Lines with the word "round": copy all of them from the entries below.

Segment Start: Provided information

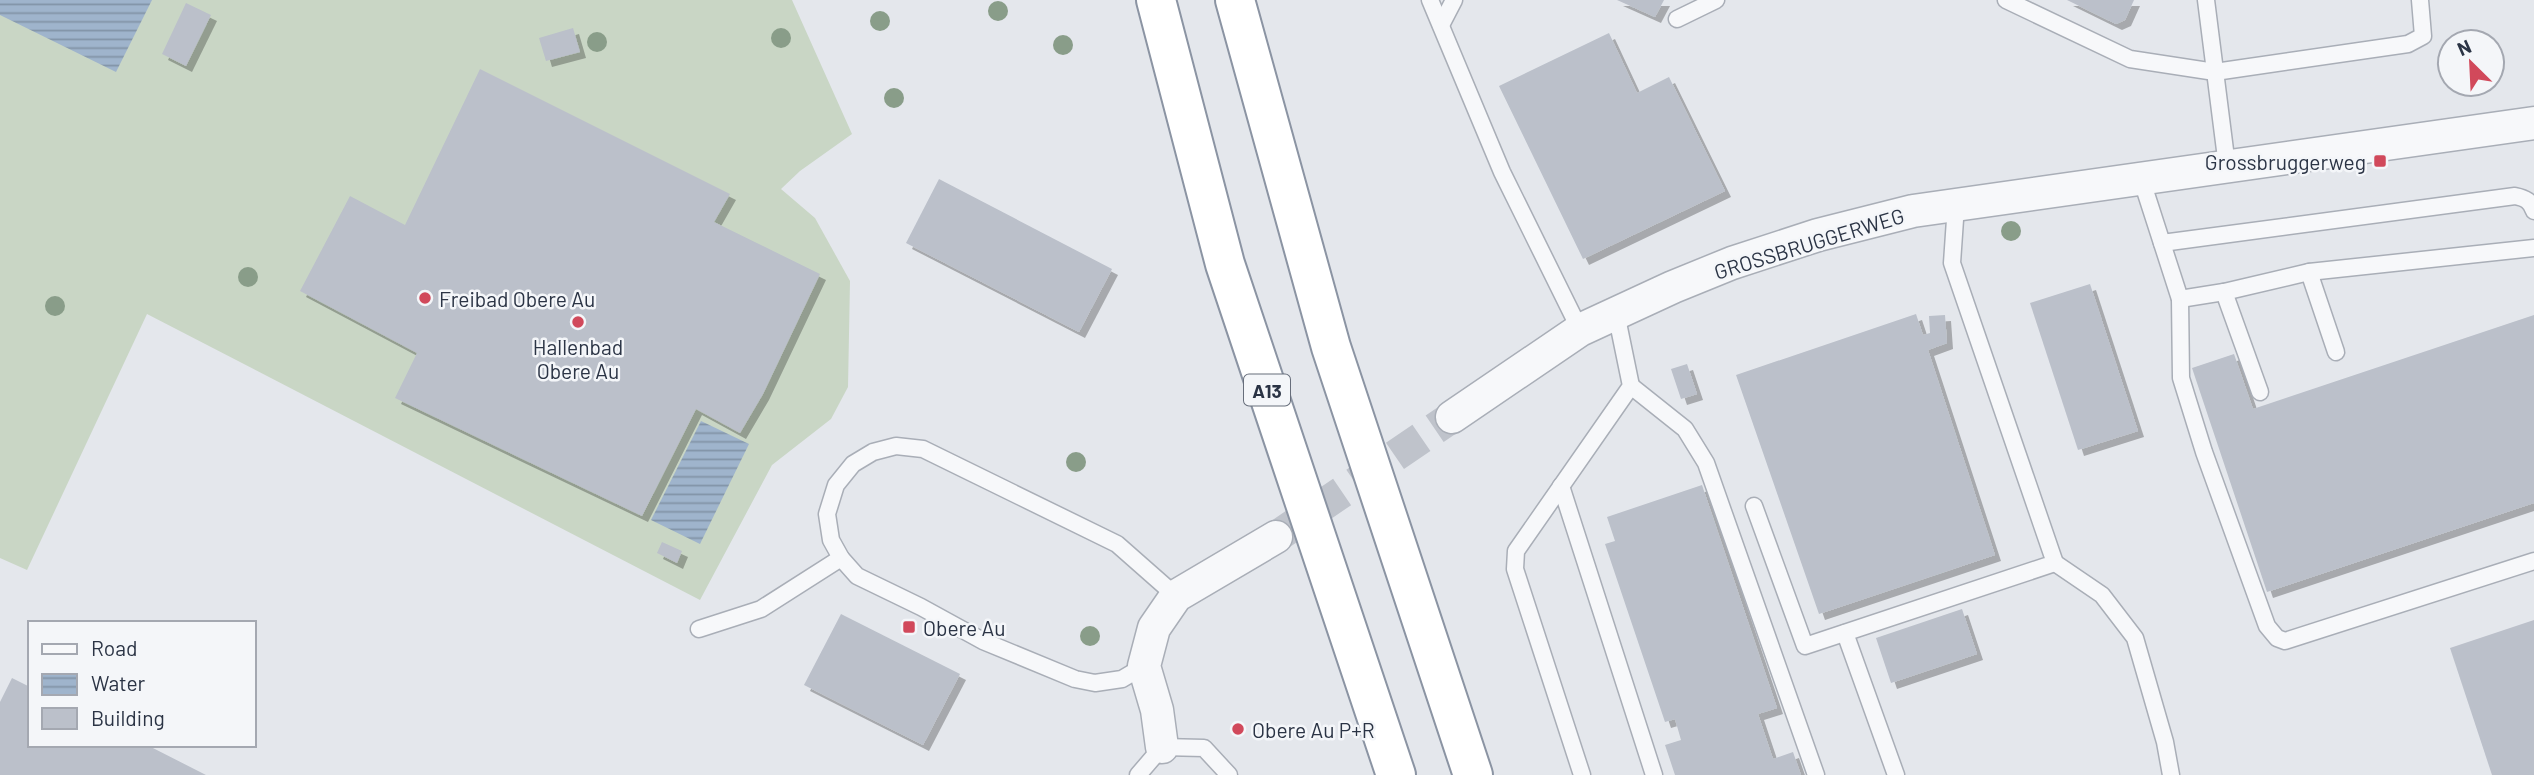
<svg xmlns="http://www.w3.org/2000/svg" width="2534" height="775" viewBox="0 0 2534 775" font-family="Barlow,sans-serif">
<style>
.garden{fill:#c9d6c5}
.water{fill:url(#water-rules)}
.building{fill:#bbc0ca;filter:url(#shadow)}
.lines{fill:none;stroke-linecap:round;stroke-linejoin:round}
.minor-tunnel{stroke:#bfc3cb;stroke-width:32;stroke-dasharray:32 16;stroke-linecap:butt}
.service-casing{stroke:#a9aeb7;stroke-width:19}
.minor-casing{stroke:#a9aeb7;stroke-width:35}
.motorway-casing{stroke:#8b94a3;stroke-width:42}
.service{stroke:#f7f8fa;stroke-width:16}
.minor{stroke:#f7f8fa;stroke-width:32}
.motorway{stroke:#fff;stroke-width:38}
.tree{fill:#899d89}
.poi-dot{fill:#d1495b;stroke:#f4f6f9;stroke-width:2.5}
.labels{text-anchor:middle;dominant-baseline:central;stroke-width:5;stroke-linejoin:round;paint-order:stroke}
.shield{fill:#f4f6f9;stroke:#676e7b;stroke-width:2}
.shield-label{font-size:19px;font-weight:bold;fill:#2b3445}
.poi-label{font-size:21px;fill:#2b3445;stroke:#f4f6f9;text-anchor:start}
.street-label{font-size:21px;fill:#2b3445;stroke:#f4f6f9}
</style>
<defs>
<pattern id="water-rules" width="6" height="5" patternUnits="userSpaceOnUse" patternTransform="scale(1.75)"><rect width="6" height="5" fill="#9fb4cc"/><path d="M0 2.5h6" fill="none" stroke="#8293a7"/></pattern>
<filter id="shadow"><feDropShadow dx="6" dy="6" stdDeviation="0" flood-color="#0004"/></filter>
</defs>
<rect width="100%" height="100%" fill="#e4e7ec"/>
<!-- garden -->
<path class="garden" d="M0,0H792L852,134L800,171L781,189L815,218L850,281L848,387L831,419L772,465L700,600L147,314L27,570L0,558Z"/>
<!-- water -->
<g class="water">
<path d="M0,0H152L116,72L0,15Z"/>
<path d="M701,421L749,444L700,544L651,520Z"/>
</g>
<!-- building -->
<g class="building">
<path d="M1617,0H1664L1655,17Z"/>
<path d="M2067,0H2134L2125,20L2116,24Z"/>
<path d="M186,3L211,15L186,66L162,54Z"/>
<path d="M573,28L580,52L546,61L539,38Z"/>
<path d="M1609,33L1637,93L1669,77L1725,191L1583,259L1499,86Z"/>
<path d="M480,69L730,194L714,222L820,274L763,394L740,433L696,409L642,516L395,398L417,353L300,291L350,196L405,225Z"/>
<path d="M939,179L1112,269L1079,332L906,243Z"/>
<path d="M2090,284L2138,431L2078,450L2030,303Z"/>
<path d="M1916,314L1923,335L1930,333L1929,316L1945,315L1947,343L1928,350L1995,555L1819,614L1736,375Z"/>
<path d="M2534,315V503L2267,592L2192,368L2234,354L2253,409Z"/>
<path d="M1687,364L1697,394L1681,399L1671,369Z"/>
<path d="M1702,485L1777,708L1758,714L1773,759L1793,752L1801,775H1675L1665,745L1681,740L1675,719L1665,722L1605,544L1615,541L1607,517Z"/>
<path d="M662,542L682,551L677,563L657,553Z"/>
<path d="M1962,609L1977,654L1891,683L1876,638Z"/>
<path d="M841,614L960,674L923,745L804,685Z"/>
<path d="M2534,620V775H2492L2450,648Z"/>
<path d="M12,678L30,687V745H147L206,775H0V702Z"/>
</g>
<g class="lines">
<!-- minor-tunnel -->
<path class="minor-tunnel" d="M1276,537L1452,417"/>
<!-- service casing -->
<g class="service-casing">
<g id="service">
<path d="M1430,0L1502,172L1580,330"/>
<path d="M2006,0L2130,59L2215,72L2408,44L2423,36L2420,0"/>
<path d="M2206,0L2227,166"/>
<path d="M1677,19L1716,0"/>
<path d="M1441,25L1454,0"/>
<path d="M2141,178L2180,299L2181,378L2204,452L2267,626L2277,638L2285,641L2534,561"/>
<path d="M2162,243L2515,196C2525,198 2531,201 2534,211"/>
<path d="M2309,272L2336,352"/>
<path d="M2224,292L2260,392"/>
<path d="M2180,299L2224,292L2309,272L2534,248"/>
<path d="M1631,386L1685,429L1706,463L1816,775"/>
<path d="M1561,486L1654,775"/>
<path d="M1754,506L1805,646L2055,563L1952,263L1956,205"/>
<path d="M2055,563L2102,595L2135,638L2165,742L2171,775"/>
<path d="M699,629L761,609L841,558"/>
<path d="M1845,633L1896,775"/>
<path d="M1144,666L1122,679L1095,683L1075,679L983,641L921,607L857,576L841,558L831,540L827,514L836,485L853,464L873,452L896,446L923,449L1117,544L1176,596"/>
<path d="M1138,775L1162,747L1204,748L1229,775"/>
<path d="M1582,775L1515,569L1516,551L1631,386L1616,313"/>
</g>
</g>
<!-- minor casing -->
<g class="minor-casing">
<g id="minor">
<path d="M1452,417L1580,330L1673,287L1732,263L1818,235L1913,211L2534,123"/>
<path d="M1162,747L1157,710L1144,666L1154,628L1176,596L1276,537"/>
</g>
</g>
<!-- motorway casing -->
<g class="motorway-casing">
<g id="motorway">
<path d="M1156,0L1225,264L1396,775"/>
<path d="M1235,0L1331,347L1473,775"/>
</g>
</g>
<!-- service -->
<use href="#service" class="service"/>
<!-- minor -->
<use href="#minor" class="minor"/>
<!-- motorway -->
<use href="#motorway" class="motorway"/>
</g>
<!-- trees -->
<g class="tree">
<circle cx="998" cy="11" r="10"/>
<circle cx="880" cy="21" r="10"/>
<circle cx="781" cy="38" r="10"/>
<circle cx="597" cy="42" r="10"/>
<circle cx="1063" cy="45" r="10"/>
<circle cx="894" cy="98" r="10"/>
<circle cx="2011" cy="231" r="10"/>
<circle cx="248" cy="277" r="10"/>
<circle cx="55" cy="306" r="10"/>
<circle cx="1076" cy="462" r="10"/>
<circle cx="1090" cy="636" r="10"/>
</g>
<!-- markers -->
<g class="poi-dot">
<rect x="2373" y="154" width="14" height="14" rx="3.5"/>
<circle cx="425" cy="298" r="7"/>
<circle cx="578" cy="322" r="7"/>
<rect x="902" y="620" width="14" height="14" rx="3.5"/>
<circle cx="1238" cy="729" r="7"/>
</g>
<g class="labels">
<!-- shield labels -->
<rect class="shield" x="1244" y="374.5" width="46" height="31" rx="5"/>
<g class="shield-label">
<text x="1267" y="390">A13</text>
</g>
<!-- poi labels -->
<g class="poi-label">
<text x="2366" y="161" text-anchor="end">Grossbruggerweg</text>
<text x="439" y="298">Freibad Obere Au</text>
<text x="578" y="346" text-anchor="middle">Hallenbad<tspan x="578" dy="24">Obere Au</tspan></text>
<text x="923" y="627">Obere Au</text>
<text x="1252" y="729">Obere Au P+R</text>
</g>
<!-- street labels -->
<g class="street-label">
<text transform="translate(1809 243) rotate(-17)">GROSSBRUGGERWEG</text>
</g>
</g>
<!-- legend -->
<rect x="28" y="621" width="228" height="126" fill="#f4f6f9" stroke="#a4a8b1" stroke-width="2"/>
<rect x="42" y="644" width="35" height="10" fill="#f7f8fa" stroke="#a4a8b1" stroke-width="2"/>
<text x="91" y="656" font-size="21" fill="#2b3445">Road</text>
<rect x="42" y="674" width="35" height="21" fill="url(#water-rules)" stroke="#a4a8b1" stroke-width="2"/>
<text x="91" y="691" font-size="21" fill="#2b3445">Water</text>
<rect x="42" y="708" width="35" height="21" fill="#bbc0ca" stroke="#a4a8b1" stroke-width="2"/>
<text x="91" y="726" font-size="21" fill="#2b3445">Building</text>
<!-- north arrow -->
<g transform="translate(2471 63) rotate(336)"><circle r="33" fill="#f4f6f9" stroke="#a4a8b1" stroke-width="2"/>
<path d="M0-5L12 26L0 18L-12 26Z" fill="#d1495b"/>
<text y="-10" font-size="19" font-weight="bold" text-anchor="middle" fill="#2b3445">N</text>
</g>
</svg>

Segment End: Provided information

**Result of this task:**
.lines{fill:none;stroke-linecap:round;stroke-linejoin:round}
.labels{text-anchor:middle;dominant-baseline:central;stroke-width:5;stroke-linejoin:round;paint-order:stroke}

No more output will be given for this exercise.